The Breakfast Table

How Can You Limit Corporate Speech Without Limiting the New York Times?

Dear Dahlia,

I agree that what is most striking about Chief Justice Roberts’ back-to-back announcements of two First Amendment cases yesterday is the striking gap between the expansive free speech protection afforded corporations in the campaign-finance cases, and the more limited free speech protection afforded public-school students in the Bong Hits 4 Jesus case. In each case, courts must interpret the meaning of what is being said to decide whether it’s protected by the First Amendment or not. In the campaign-finance case, corporate-funded speech can be prohibited if it advocates the election or defeat of a federal candidate, but not if it is “issue advocacy.” In Bong Hits, student speech is protected if it concerns political or religious issues but can be prohibited if it advocates conduct by students that is illegal and dangerous. Given the inherent ambiguity of the lines drawn in either area, the choice of a default presumption becomes critical.

The chief’s opinion protects campaign ads financed by corporate funds in virtually every case by assuming that the ads are issue advocacy and not ads seeking election or defeat of a candidate, saying that “we give the benefit of the doubt to speech.” Student speech gets no such favorable presumption. Indeed, the exact reverse is true: If there is any reasonable basis for the school official’s characterization of the speech as advocating illegal conduct the speech can be banned. In the school context, the chief might have paraphrased his then-minutes-old campaign-finance precedent and concluded “we give the benefit of the doubt to [suppression].”

You nailed the point: What the hell does “Bong Hits 4 Jesus” mean? Why assume that it represents advocacy of a crime when it is susceptible to more interpretations than the final scene of The Sopranos?

The school speech case promises freedom of speech for students, but doesn’t implement it. The opinions—especially the separate controlling opinion by Justice Alito, joined by Justice Kennedy—sound  very protective of student speech rights. But where the case goes off the track for me is when that fine rhetoric is applied to young Mr. Frederick and his banner. *

The campaign-finance decision is another story. The First Amendment says “Congress shall pass no law abridging the freedom of speech.” Here, Congress has passed a law  under which, for example, it can be a  federal crime for the ACLU to spend money criticizing members of Congress. How can that possibly not raise a most profound constitutional issue? The real effect of the chief justice’s presumption that campaign speech is protected issue advocacy is that he really believes that it is unconstitutional to ban the funding of such speech whether it’s election speech or issue advocacy. That holding, however, would require expressly overruling the recent McConnell case. So, the presumption is just a fig leaf, a statement in effect that “We honor and leave standing our recent precedent that funding of election advocacy can be restricted; we merely decide that henceforth we will never again conclude that any speech falls into that category.”
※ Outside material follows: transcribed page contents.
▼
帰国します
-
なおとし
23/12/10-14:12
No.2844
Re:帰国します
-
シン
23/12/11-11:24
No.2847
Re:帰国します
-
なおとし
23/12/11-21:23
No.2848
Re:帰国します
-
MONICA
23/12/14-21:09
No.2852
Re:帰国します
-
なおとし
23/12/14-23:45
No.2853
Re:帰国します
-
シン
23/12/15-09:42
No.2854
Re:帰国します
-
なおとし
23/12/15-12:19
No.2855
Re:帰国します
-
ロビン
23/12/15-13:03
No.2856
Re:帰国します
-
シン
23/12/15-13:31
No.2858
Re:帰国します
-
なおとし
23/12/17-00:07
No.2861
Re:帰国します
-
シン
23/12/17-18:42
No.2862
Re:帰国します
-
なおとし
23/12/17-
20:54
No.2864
I prefer Justice Scalia’s approach of honest overruling of McConnell. That doesn’t mean I am happy about the terrible condition of our democracy and what money is doing to it.    The only solution I know is some version of Bruce Ackerman’s Patriot Dollars plan, as outlined yesterday in Slate in an article by Ackerman and his colleague Ian Ayres. Give every American a $25 voucher to spend on the candidate of his or her choice. You would flood the system with citizen money and dilute the influence of big-money special interests.

In a world without this type of solution, I don’t see how you can limit “independent expenditures” intended to influence elections without limiting the speech of those who own the New York Times, the Washington Post, and the Fox empire as well. And that’s a place we simply can’t go. 

Looking forward to your next,
Walter

* Correction, June 27, 2007: This artticle originally misidentified one of the parties to a lawsuit as Mr. Franklin. (Return to the corrected sentence.)